PG&E, which is in bankruptcy after its equipment was blamed for a string of disastrous fires over the past three years, including a blaze that all but destroyed the town of Paradise and killed 85 people, has said its foremost concern is public safety.
But Gov. Gavin Newsom and top utility regulators have accused the company of mismanaging its power system and failing for decades to make the investments needed to ensure it's more durable. He and others have also complained that the utility has botched the outages by not keeping the public adequately informed.

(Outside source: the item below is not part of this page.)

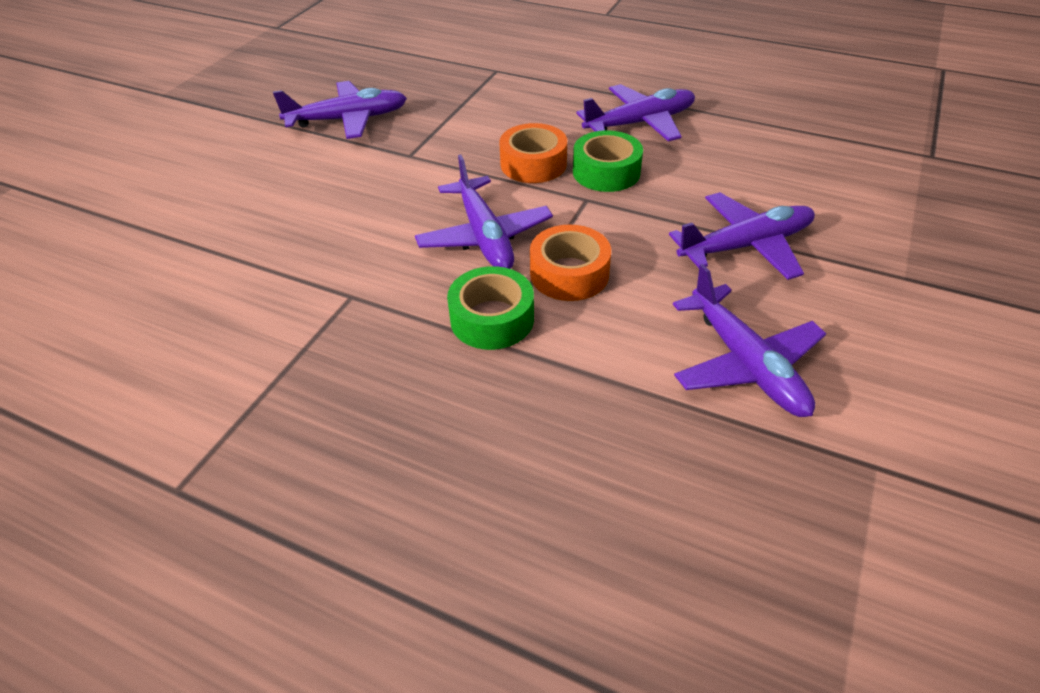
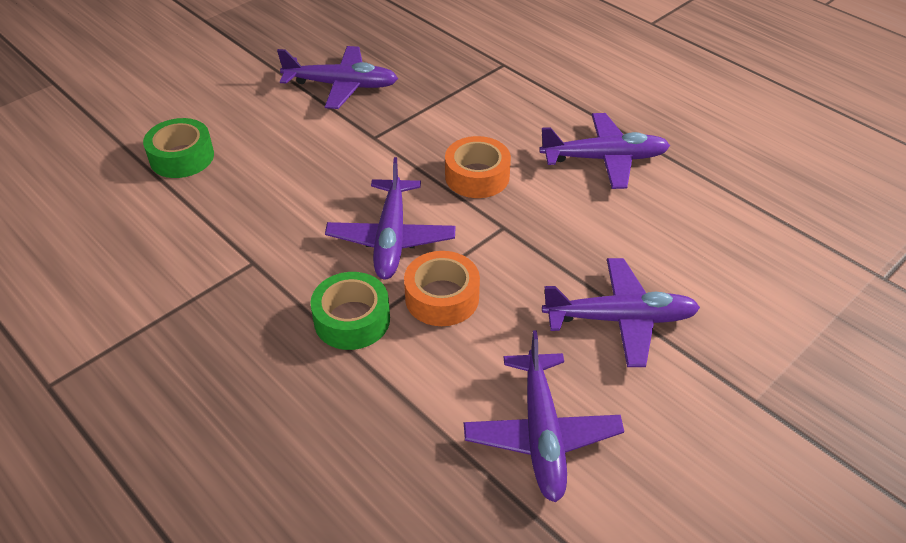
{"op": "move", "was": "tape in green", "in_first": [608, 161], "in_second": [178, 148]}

PG&E Corp. President Bill Johnson says he talked to Newsom Tuesday and told him he agreed with his suggestion that the company give credits to customers who've been hit by pre-emptive power shut-offs. Newsom had suggested $100 per household, or $250 per business. Johnson did not confirm a figure, saying only, “We agree with his suggestion. As to how that gets done, the mechanics, we'll settle that when we get through this.”
PG&E said Monday its power lines may have started two smaller wildfires over the weekend in a part of the San Francisco Bay Area, where the utility had kept the lights on because it was not designated a high fire risk.
Lafayette resident Vicki McCaslin, 60, was evacuated during one of those fires and wasn't happy to have the power back on Tuesday morning.
“I'm scared to death,” she said at a Starbucks in Lafayette, where people have gathered to charge phones over the past few days. “I don't want it on if there's strong winds tonight.”
The California Public Utilities Commission plans to open an investigation that could result in fines against PG&E.
The commission said it also plans to review the rules governing blackouts, will look to prevent utilities from charging customers when the power is off and will convene experts to find grid improvements that might lessen shut-offs next fire season.
The state can't continue experiencing such widespread blackouts, “nor should Californians be subject to the poor execution that PG&E in particular has exhibited,” PUC President Marybel Batjer said in a statement.
Gecker reported from Orinda, California. Associated Press writers Christopher Weber and Stefanie Dazio contributed from Los Angeles.